Given that housing ownership is a major indicator of national and personal wealth, and since the GPRSP offers "wealth creation" as the dominant way out of poverty, it is inexcusable that it should proffer no national policy on housing development.
According to the Fourth Ghana Living Standards Survey (GLSS4), an estimated 52.5% of Ghanaian families live mud houses; in the rural Savannah, where poverty is the most severe, the figure is as high as 83.1%. The same survey shows that only 6.0% of households have flush toilets; 20.5% have no toilet facilities at all; and the rest make do with pan latrines and KVIP.
Besides its role in wealth creation, housing conditions also affect and reflect the levels of poverty in a country. Indeed, in some countries, the quality of housing is factored into calculations of poverty rates. The government should take note.
The GPRSP also discusses the inherent dangers of over-dependence on foreign aid and, predictably, recommends an intensification of domestic revenue mobilization. But, as with past such recommendations, the document dwells exclusively on the back-end (collections) of tax administration and completely ignores the front-end (payments).
There is ample evidence to show that cumbersome and archaic tax-payment procedures are as responsible for low tax yields as are weak collection efforts. Tax information, for example, is typically difficult and often impossible to obtain from the tax authorities. Yet, such information can be made readily available at places such as banks, petrol stations, the Registrar General's Office, and even the offices of the various business associations in Ghana.
With the advent of electronic banking, taxpayers should be able to open "tax accounts" to facilitate hassle-free settlement of their tax obligations. Even a simple toll-free tax-evasion hotline, with the appropriate nomenclature and procedures, can significantly shift part of the burden of tax reforms from over-worked tax officials to the public.
The macroeconomic basis of the GPRSP's projected reductions in poverty from 39.5% in 2000 to 32.0% in 2004 - a decline of about 20% - also raises more questions than it answers. The average annual growth of the Gross Domestic Product (GDP) between 2001 and 2004 is estimated at 4.55%, only 0.3 percentage points higher than the 4.25% rate recorded from 1997 to 2000.
Unless there is a massive and unprecedented redistribution of income from the rich to the poor between 2001 and 2004, it is highly unlikely that such a negligible improvement in economic growth can lead to such a steep drop in poverty. (Significantly, the GPRSP does not discuss the Gross National Product (GNP), a better measure of national income).
There is also the vexing issue of just what constitutes poverty and how best to measure it. Income poverty is considered relatively easy to measure but less desirable because it is said to underestimate human welfare by excluding self-produced goods and services (such as farm produce).
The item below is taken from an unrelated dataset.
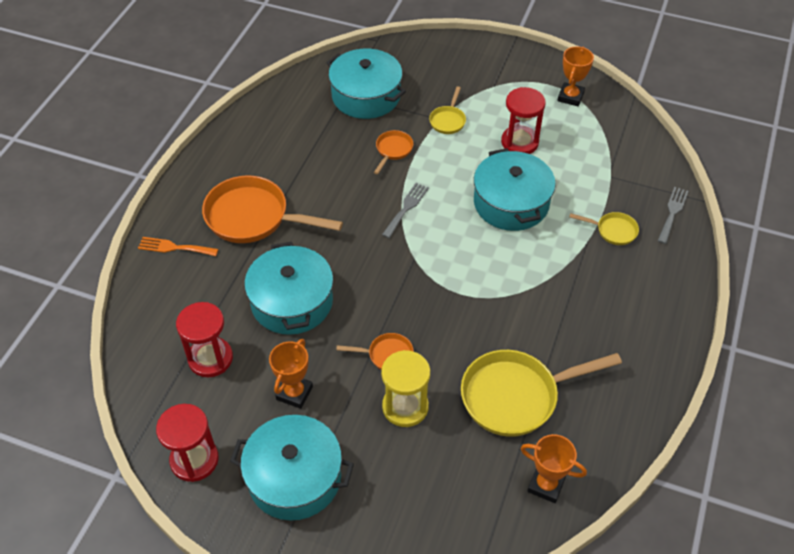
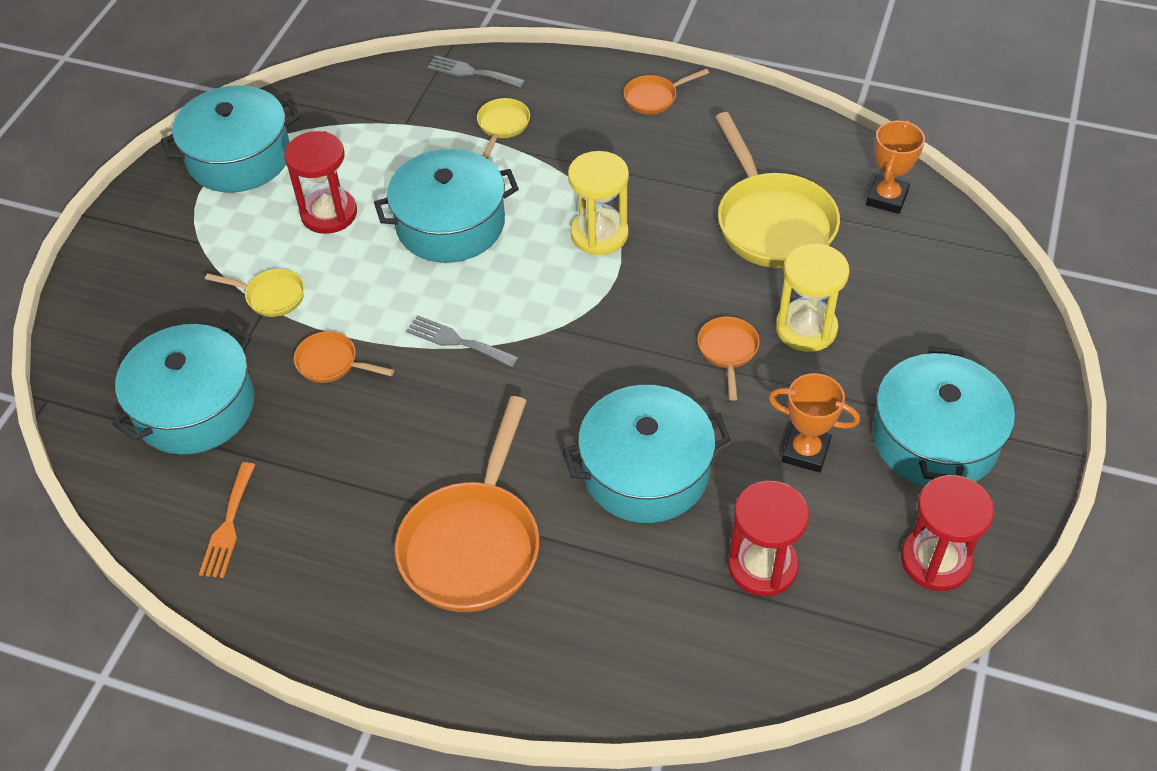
camera: 90 degrees left, 0 degrees up
(174, 247) = (542, 656): orange fork -> orange fork (228, 525)
(502, 285) = (599, 234): none -> yellow hourglass
(570, 97) = (239, 157): orange trophy -> turquoise pot
(656, 327) = (654, 98): none -> orange pan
Consumption poverty, which the GPRSP uses, is usually preferred because it accounts for household expenditures and thus human welfare, irrespective of income levels. It is harder to measure, however.
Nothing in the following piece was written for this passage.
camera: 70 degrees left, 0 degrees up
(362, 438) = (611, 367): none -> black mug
But even after one or the other measure is chosen, the process of determining what percentage of the population lives in poverty remains unsettled.
For example, contrary to popular belief, the 39.5% poverty rate used in the GPRSP was not calculated from some iron-clad scientific formula. Rather, it was derived by government and World Bank bureaucrats from "a consensus of data users" in Ghana. That means the poverty rate at any point in time depends as much on economic growth as on the perceptions of data users!
There must be a better way to gauge the success of the GPRSP than this.